Noting that in 2017, global smartphone sales reached 1.5 billion units (one smartphone for every five people on the planet), the IMF World Economic Outlook April edition makes lots of observations around Apple, the iPhone, technology, and the post-smartphone era.

You’ll find them in Chapter 1 (pdf).

One of the key observations is that Apple isn’t just important in terms of technology innovation, but it now also has strong importance to the economic future of some nations.

Smartphone production and sales contributed $3.6 trillion (4.5 percent) to the world economy in 2017, the IMF explains. In fact, smartphone components and sales account for one-sixth of the growth in global trade.

The industry contributes 5.7 percent of Chinese exports.

It’s not just China; Korean semiconductor exports accounted for 17.1 percent of total exports. In Ireland, the IMF’s latest estimates claim iPhone exports account for one-fourth of the country’s economic expansion in 2017. Related data from the GSMA claims the mobile industry now contributes 4.5 percent of global GDP.

Boom to bust

“In a recent paper (Carton, Mongardini, and Li 2018), the new tech cycle is shown as being captured by non-seasonal factors. It critically depends on the release dates of iPhones as Apple Inc. flagship models drive global demand,” the IMF states. “In fact, iPhones topped global sales in the fourth quarter of 2017, surpassing Samsung Electronics phones.”

Apple’s power brings great responsibility.

When making decisions, Apple management must now reflect that any slowdown in smartphone industry growth may have a major impact on the global economy, particularly across its complex APAC component supply chain.

That one in five people on the planet has a smartphone in 2017 could hint at some kind of ceiling to industry growth — and that barrier could impact global GDP.

There is a future to the industry, of course, given that as people get their first smartphone, they become more likely to want to replace the device over the next three years or so, but the IMF warns that global smartphone sales may have plateaued.

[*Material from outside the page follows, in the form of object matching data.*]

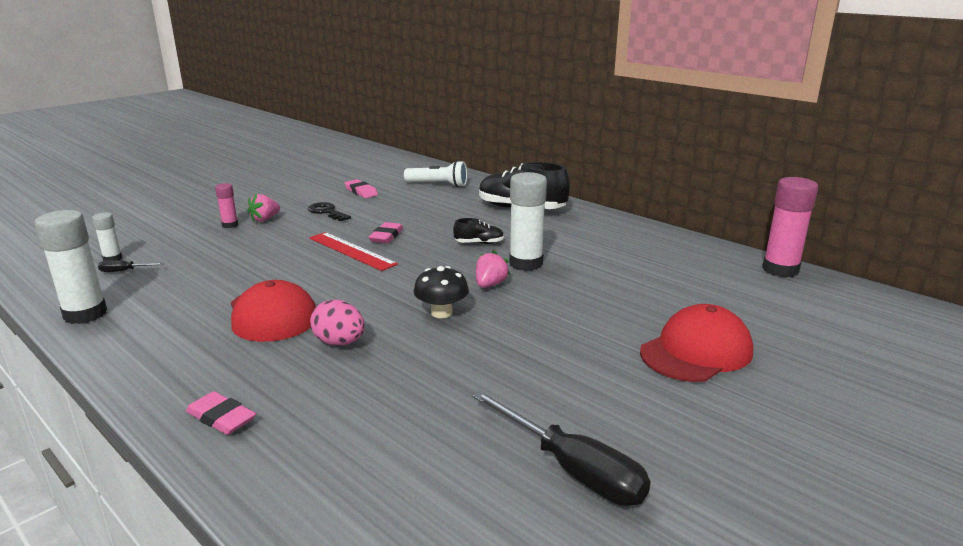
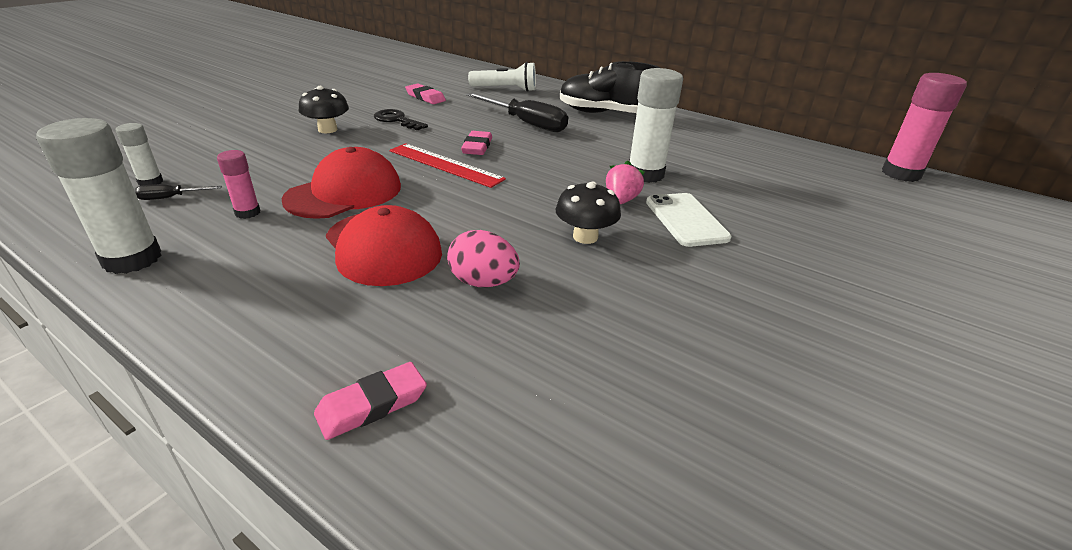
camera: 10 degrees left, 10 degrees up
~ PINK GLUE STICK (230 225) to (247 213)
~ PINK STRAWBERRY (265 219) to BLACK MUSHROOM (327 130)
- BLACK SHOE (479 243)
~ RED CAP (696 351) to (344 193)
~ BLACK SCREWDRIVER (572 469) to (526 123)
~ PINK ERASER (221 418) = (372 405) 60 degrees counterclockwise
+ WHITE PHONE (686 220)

“By decomposing the cycle from trend for Chinese exports of smartphones, regression results show that the trend is nonlinear and may have reached its peak in September 2015, suggesting that future global demand for smartphones may grow more slowly (driven more by replacement demand than new acquisitions),” the organization said.

Be prepared

To be honest, Apple saw this coming.

In the short term, Apple’s move to raise prices on iPhones has helped maintain growth for itself and its many manufacturing partners. The IMF notes that GDP growth was mainly driven by rising smartphone prices — the average selling price (ASP) for iPhones climbed from $618 in 2016 to $798 in 2017.

Recognizing the ceiling of smartphone growth means iPhones (as I’ve said before) won’t matter anymore, the company is already developing next-generation solutions (Apple Watch, AirPods, and its focus on services) that management must hope will help it hold its place in the winner’s enclosure during the next stage of tech industry growth.

A smartphone replacement mindset

Given that the replacement market is becoming so important, it seems likely to me that Apple’s focus will shift to a smartphone replacement mindset. I see three factors here:

  1. Maintain leadership

Apple’s existing strategy seems to be to focus on R&D and new technology advances (such as ARKit and Face ID) that give its products unique technology advantages. In doing so, it has created a scenario in which its high-end devices now define the future of its most valuable market.

  1. Widen the market

Given that cheap smartphones seem to drive the fragmented Android market, Apple may do well by introducing lower-cost devices that retain enough of its cutting-edge technologies to still remain aspirational. In this I’m thinking the now-expected iPhone SE2 with 3D Touch, AR Kit, M2, and much faster processors will prove to be Apple’s stalking horse to claim a larger chunk of future smartphone replacement sales.

  1. Get more aggressive

Apple will become more aggressive than ever in persuading Android owners to buy an iPhone next time they replace their device. It will focus on what you can do with its solutions that you can’t do effectively on others.

The bottom line? The wealth and future of entire nations may now depend on the decisions emerging from Apple Park. No pressure, then.